Flatness on a Curve

According to story, Newton encountered some ridicule when he broke the news on Calculus. If we can imagine him giving Power Point presentation to a conference, we might see him taking a hard question from the audience…

“Isaac, is that dx zero or non-zero?”

That dx is a butterfly we can’t catch. It is never zero but it moves as close to zero as it wants to be and what Isaac realized was, we need to change our strategy: don’t chase one differential–chase two!

Alice could write a poem for the line y=3x:

• We know that ‘dx’ escapes us
• by being as close to zero as it wants to be
• but it can’t elude ‘dy’
• which is always “dx times three”

So if we relax and let ourselves fall down the rabbit hole to this story, might it cross our minds, several centuries later, to use Newton’s strategy?

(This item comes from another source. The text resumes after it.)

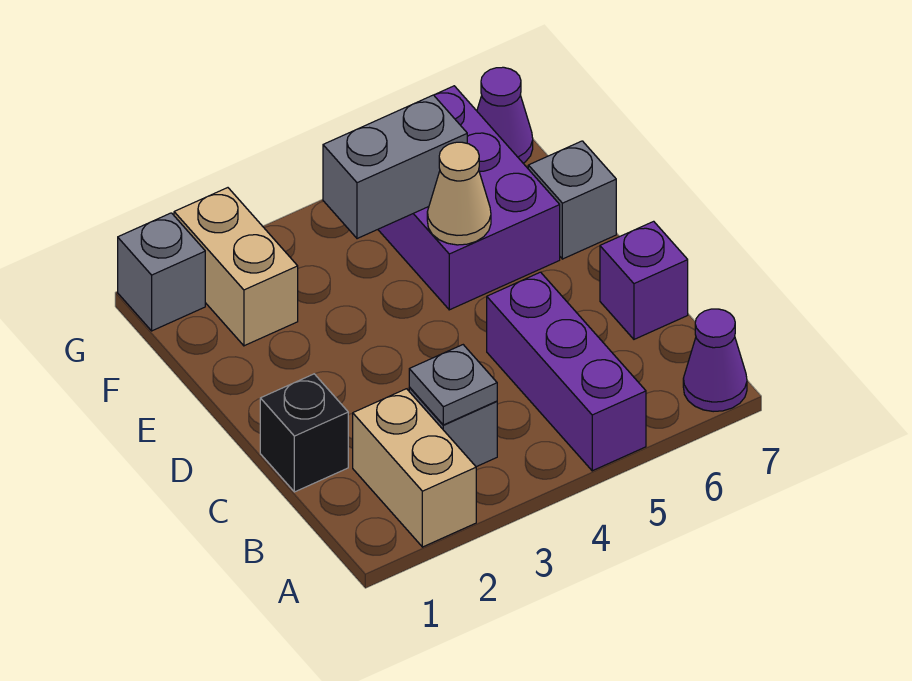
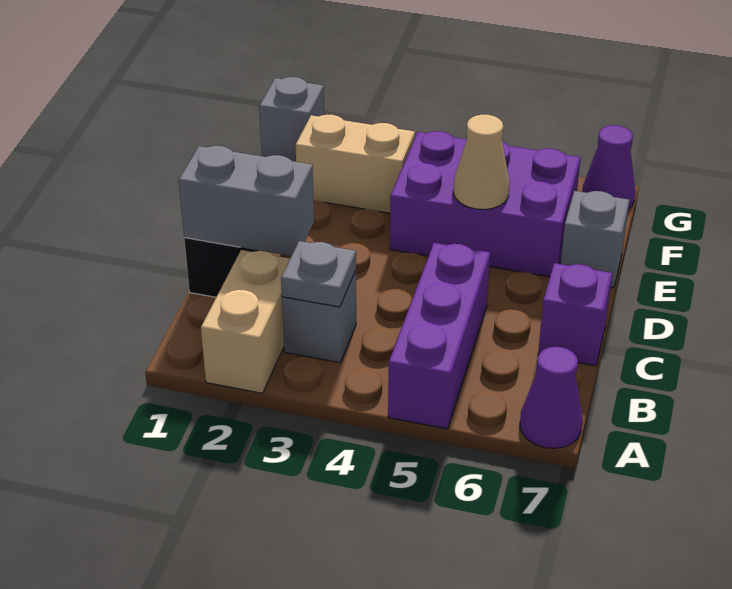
purple brick E5:G6 level 1 -> purple brick E4:F6 level 1
tan brick F2:G2 level 1 -> tan brick F2:F3 level 1
grey brick F4:F5 level 2 -> grey brick C1:C2 level 2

We begin with the idea we hear, several times, that something with curvature is flat locally. You may have heard that this is the definition of a manifold. You may have heard that General Relativity says that locally the math of Special Relativity is true.

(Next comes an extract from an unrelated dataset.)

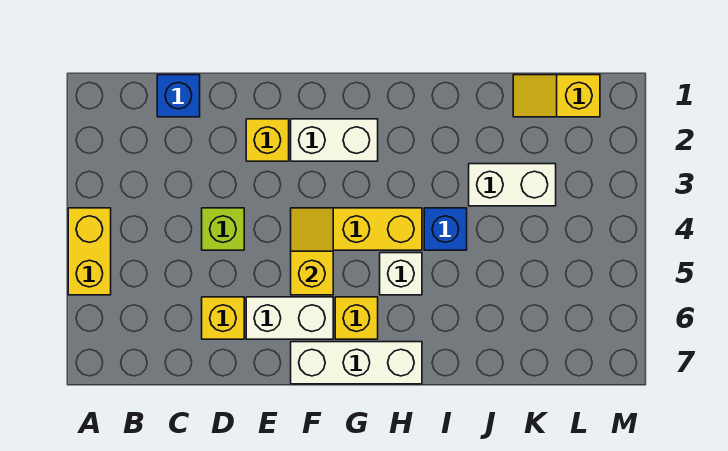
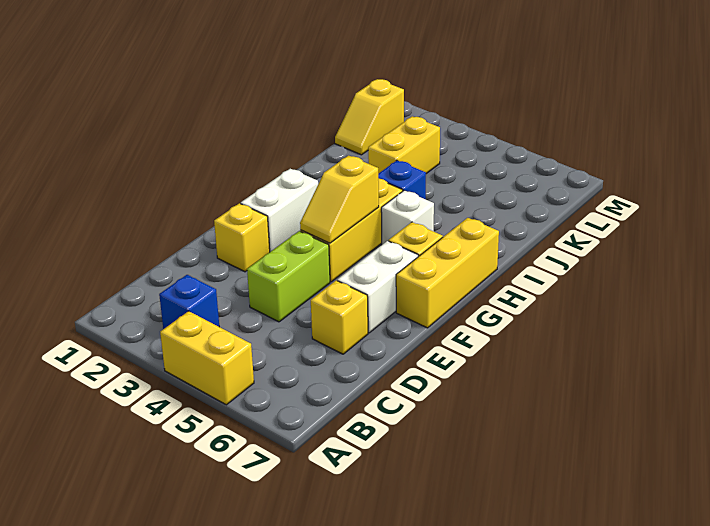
blue brick C1 level 1 -> blue brick B3 level 1
lime brick D4 level 1 -> lime brick D4:E4 level 1
yellow slope F4:F5 level 2 top 5 -> yellow slope F4:G4 level 2 top G
white brick F7:H7 level 1 -> yellow brick F7:H7 level 1
white brick J3:K3 level 1 -> yellow brick J3:K3 level 1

Well, how far away from a point on a manifold does this “local” extend?

Set your coordinate system so that the point of interest is zero. Now ask, is the approach of dx close enough to put dx in the neighborhood of “local”? You can shout “home free!” if you are dx and you get close enough to be “in the neighborhood.

On a straight line segment every point has the same derivative. Perhaps for some scenarios we can consider that to be why “local” is the the runway and “dx” is a plane that needs it to land. We need merely get the plane to the runway and then we can tell the pilot “go for touchdown”.

Now we just need to do it.

We decide to inscribe n-polygons in a circle. the area of the n-polygon can never exceed the area of the circle and the perimeter of the n-polygon can never exceed the circumference of the circle.

With an infinite number for n, the length of “end” of each polygon is a differential and our n-polygon gives us the values for area or circumference, thus it is equal to the circle and the “end” of each polygon IS the local flatness. Congratulations for making it this far–take another swig of your drink!